• Saved entries
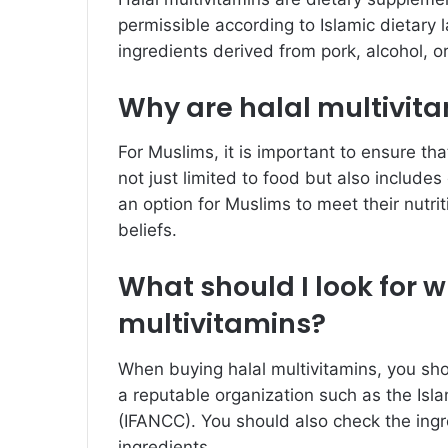
permissible according to Islamic dietary
ingredients derived from pork, alcohol, o
Why are halal multivit
For Muslims, it is important to ensure th
not just limited to food but also include
an option for Muslims to meet their nutri
beliefs.
What should I look for 
multivitamins?
When buying halal multivitamins, you shou
a reputable organization such as the Isl
(IFANCC). You should also check the ingr
ingredients.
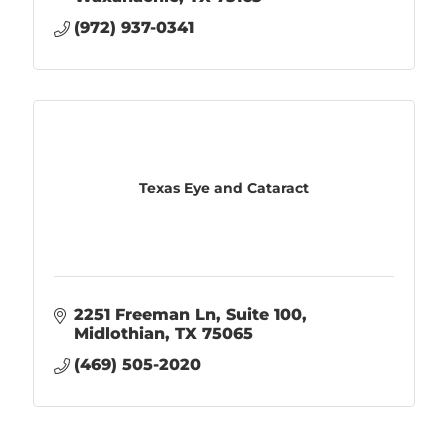
(972) 937-0341
Texas Eye and Cataract
2251 Freeman Ln
Suite 100
Midlothian
TX
75065
(469) 505-2020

• Assigned task
Counting only lines that contain the word "Muslims", state how many appear in the entries, and add nothing.

• Written answer
2